If you don’t know already, the Millennials (born 1980-2003) are the largest generation in US history. Totaling 17 million more people than the Baby Boomers (the last pig in society’s python), this group is just coming of age. Their impact on influencing major changes to workplace leadership is just being felt – and it only will get stronger in ensuing decades as they grow older and inevitably assume senior manager and, ultimately, CEO roles.
While derided by some (Boomers mostly) as an unambitious, video-game playing generation still living in their parent’s homes, Millennials are the best educated age group ever. And, collectively, they have very different values than their predecessors. They’re highly self-confident, very concerned about the well-being of others and group oriented. It might surprise you that they’re also extremely generous group; a spirit of service permeates the entire generation.
But here’s what’s most important. To these young workers, money is far less important. Instead, they have a strong desire to find meaning through their work. In a recent study, 88% of Millennials rated “opportunity to have an impact on the world” important when choosing an employer. These incredibly high aspirations will ensure workplace leadership practices are fully reinvented.
Organizations That Don’t Change Will Be At A Great Competitive Disadvantage
In just the past few months, I’ve visited companies like Google (where the median age of employees is just 29) and SAS – organizations routinely ranked by the Great Place To Work Institute (and Fortune Magazine) as America’s “Best Companies To Work For.’’

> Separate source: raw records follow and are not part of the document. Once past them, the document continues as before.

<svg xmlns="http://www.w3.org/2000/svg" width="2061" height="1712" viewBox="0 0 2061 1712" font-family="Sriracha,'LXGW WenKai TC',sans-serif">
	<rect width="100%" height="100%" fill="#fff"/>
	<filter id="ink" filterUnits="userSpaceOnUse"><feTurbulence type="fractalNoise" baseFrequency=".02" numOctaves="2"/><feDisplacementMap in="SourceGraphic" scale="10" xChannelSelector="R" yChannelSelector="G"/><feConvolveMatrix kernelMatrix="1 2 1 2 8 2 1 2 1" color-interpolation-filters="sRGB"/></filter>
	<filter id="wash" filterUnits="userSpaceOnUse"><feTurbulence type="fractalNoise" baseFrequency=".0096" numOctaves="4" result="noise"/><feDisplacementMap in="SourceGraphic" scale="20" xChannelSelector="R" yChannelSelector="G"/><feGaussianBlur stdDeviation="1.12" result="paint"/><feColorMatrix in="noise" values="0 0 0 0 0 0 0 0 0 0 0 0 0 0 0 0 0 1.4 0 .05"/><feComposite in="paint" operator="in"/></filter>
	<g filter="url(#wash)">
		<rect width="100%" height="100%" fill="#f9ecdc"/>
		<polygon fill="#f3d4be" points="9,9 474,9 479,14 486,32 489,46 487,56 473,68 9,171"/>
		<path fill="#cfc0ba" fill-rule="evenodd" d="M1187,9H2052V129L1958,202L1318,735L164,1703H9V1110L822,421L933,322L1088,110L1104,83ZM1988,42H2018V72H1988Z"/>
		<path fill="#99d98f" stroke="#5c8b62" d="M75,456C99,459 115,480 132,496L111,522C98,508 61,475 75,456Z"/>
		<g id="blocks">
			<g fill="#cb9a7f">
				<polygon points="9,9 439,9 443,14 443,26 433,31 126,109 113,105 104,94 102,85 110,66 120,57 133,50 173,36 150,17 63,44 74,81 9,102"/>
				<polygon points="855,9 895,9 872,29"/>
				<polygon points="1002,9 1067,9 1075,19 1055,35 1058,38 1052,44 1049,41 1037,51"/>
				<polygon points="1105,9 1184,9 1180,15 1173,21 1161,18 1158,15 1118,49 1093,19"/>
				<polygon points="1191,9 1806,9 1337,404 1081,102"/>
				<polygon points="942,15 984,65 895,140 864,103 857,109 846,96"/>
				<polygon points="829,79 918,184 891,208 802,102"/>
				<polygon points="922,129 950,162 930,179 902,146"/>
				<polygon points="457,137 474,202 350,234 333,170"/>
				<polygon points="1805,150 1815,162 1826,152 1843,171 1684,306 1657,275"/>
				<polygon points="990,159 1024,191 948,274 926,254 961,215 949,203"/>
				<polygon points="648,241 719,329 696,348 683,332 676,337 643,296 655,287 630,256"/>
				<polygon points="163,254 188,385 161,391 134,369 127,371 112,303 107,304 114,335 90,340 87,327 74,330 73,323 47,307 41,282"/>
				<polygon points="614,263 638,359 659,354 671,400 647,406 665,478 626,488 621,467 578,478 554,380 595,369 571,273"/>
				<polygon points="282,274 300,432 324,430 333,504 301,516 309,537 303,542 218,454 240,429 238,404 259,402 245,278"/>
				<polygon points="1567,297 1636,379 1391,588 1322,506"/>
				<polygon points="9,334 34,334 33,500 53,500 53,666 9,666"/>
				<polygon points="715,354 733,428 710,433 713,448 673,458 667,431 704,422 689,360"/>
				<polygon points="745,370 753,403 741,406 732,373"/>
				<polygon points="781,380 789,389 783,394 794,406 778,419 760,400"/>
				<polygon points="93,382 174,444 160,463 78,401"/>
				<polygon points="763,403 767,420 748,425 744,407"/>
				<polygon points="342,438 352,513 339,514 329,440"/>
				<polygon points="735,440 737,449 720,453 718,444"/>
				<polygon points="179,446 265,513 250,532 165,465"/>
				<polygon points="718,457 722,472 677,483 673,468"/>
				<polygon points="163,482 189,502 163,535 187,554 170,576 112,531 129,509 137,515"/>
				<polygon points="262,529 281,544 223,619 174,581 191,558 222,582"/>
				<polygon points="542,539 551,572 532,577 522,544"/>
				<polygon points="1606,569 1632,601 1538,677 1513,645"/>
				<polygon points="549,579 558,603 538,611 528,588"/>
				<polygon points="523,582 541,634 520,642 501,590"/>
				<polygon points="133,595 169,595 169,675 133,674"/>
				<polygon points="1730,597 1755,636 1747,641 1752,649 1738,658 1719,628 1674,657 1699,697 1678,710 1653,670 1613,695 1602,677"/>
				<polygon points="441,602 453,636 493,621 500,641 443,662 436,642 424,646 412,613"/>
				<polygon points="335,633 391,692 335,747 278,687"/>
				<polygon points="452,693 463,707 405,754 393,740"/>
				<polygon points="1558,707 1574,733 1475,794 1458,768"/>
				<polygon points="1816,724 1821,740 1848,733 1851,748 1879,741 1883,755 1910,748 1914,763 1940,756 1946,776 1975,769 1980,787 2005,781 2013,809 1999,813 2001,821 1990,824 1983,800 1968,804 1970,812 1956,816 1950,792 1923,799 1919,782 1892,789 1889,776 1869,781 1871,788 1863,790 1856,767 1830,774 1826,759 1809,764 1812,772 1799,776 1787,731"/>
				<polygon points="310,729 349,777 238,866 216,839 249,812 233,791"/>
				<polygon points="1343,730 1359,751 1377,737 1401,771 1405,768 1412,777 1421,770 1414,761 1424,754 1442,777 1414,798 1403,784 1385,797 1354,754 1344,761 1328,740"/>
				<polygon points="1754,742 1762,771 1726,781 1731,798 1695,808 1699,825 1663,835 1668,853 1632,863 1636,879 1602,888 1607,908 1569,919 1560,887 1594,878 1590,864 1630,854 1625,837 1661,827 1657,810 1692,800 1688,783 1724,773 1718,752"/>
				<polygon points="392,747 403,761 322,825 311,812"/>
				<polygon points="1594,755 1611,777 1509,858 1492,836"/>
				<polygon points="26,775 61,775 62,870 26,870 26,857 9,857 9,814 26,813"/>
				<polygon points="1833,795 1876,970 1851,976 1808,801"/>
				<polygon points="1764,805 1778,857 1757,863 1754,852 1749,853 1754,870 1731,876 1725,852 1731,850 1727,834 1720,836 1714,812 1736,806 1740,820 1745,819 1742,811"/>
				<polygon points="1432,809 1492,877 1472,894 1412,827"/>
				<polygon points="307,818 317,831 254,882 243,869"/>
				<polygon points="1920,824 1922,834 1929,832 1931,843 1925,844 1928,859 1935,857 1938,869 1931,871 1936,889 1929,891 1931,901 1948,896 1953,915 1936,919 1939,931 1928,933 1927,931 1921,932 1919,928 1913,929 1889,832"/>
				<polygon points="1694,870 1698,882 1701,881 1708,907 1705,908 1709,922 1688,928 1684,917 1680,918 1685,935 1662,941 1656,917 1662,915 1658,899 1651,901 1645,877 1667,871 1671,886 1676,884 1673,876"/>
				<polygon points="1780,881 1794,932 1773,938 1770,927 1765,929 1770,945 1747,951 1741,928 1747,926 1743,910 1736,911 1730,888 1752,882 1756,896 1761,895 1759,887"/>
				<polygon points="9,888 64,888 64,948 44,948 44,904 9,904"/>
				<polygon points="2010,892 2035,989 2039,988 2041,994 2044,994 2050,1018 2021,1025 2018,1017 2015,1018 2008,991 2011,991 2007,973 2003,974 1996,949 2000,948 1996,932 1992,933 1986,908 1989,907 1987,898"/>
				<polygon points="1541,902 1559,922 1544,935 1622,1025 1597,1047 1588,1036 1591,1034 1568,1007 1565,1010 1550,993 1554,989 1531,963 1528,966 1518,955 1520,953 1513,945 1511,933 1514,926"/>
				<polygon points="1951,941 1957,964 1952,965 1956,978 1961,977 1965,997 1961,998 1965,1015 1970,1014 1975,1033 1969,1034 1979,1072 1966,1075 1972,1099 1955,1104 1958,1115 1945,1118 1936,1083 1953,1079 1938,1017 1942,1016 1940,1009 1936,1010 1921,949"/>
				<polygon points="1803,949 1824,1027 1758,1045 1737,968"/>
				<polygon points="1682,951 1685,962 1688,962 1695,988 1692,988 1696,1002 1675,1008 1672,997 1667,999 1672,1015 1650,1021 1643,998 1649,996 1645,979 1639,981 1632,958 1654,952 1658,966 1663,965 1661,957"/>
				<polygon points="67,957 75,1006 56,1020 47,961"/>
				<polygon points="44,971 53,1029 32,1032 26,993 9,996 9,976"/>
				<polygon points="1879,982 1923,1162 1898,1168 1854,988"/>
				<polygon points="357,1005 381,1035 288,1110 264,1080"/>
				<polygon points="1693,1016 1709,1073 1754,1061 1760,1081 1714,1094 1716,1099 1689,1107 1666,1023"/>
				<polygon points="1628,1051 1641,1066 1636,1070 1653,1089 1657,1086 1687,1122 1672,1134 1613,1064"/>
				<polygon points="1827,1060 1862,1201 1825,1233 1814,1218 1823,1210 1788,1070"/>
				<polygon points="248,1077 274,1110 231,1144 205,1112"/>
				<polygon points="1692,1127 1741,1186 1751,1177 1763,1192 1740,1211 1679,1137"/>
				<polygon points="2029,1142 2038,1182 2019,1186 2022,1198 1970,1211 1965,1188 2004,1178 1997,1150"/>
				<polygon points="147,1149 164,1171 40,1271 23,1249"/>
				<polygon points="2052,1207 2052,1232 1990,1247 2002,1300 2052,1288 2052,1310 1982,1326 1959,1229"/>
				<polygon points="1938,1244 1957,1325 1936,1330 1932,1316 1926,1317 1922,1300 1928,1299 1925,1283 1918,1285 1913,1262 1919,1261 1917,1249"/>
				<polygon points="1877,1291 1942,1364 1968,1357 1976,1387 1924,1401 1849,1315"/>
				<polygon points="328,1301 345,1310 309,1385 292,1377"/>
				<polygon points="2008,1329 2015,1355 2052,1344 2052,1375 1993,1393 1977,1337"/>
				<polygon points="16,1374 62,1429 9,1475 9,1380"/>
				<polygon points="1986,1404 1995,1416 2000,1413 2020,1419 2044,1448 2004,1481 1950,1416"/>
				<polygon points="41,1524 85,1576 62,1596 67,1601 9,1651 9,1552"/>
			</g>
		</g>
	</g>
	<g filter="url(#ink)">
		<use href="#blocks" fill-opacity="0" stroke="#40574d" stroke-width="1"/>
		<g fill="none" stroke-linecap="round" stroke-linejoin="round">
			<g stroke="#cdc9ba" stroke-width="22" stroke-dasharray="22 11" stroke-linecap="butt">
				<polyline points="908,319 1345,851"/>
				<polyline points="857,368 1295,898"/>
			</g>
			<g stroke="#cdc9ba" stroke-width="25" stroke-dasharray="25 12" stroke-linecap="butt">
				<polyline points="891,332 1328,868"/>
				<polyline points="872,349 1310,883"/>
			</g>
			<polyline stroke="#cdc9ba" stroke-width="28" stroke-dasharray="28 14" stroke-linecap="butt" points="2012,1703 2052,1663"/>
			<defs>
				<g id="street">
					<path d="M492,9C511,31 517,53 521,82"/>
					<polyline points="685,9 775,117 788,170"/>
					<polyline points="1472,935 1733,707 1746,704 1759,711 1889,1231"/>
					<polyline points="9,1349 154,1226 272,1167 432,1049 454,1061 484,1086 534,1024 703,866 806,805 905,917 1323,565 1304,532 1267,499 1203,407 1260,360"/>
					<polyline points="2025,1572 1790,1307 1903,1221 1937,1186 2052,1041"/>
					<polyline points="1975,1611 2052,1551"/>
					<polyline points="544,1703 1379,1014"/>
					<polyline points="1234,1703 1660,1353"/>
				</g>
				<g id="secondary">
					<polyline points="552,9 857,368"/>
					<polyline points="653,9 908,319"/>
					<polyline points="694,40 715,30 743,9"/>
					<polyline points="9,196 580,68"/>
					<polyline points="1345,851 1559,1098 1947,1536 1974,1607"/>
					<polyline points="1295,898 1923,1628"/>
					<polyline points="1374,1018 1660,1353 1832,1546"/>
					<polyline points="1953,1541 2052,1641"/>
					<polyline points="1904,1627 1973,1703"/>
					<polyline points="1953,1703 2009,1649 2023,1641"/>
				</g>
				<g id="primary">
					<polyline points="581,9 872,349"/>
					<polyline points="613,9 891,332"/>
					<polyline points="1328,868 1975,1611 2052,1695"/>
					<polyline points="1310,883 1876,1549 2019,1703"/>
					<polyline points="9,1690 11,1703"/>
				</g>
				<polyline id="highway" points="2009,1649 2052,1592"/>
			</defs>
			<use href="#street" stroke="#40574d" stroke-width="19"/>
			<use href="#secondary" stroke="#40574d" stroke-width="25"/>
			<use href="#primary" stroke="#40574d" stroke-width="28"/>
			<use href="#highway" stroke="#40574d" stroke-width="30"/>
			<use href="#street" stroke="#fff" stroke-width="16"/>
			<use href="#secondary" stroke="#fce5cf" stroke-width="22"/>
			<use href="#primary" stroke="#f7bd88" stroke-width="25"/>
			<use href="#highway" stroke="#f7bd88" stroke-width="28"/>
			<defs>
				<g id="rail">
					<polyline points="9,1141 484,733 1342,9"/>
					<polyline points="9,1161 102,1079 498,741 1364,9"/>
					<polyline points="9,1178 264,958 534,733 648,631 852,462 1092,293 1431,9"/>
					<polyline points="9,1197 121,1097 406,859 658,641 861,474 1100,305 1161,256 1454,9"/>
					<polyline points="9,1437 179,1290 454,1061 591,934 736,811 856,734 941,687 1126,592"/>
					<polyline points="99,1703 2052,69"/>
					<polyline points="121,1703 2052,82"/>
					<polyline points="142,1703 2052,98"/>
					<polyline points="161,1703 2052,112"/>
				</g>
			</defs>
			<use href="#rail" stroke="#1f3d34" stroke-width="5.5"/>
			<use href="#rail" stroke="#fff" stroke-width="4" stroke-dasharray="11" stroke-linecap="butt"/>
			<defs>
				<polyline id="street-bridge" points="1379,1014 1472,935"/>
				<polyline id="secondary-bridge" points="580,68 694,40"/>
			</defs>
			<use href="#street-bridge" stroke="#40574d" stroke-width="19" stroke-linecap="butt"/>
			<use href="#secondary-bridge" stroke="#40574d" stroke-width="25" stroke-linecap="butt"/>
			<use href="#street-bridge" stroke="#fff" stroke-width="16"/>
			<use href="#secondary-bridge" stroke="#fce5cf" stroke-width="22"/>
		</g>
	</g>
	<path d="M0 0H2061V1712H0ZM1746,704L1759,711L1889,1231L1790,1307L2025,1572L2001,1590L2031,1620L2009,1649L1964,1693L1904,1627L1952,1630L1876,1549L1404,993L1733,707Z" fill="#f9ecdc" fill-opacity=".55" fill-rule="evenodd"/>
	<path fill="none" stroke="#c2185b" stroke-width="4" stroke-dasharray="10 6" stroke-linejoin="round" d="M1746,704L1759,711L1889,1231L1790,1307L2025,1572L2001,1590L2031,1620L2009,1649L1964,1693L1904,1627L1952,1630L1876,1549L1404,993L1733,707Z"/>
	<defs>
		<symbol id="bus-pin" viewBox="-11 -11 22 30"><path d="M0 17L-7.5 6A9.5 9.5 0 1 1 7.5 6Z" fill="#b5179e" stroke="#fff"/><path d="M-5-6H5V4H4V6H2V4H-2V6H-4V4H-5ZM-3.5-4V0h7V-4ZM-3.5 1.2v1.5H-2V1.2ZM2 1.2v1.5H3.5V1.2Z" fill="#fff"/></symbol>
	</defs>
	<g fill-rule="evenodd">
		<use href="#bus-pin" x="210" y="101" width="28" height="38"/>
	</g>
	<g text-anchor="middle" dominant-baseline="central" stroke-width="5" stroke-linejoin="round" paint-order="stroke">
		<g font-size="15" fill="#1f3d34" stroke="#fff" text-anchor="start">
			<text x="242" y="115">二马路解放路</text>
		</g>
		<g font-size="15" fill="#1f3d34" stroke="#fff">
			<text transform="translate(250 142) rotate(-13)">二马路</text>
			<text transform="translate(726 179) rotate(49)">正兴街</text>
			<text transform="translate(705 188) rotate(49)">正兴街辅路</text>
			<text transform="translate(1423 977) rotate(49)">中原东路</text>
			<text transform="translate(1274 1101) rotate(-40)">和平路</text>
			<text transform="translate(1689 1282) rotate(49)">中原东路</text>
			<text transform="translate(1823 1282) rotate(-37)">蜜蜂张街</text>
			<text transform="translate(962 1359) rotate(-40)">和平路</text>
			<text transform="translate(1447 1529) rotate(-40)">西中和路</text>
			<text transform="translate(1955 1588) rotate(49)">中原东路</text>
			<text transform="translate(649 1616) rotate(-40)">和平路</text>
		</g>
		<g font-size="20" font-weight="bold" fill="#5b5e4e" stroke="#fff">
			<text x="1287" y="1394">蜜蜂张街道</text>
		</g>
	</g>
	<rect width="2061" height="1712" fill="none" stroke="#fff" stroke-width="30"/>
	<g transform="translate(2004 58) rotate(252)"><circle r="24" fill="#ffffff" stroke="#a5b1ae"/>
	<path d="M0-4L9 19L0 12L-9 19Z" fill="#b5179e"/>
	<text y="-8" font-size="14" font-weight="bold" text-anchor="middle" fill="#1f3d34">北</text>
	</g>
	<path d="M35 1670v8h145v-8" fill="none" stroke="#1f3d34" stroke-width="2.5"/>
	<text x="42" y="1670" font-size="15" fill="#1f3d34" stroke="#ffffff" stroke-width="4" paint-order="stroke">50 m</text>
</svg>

There are two important things you need to know about firms like these which place extremely high value on people:
- They’re helping to reinvent leadership. What these companies have in common is that they give employees a meaningful voice in how the business gets run. They place great value on trust – so much so that people have discretion on when they begin and end their workdays, and when they take their breaks. They’re also uncommonly generous, and provide perks and benefits many traditional CFOs would reject as being blatant profit killers. Workers are encouraged to contribute to projects outside of the scope of their normal roles (partly to ensure they have some variety in their day) – and are routinely made to know how their work and efforts contribute to the success of the firm.
- They have high engagement, very low turnover, and consistently outperform competitors in financial performance and shareholder return. Several recent studies have shown that companies where employees are happiest and better supported consistently achieve significantly higher profits. SAS, for example, has had 37 consecutive years of record profitability, and Google’s stock price has appreciated nearly 700% over the past 8 ½ years (since its IPO) compared to just 51% for the Dow Jones average. What all firms on the “Best Companies To Work For List” are proving is that highly supported human beings are more loyal, more creative, and sustainably drive far greater financial results. This exceptional and broad success will force competitors to adopt similar leadership practices; shareholders will demand it.
The Future Of Workplace Leadership:
Workplace leadership is failing today largely because it has yet to acknowledge the importance of “emotional currency™” – a form of reward that makes people feel important, supported, valued, developed and appreciated. In fact, science now has proved that it’s our feelings and emotions that determine our level of engagement in life, what motivates us, and what we care most about.
Where once the idea of appealing to the hearts in workers was seen as heresy, we’ve come to understand that it’s always been essential. The greatest advice I can give you is this: “When you lead from the heart, people will follow.”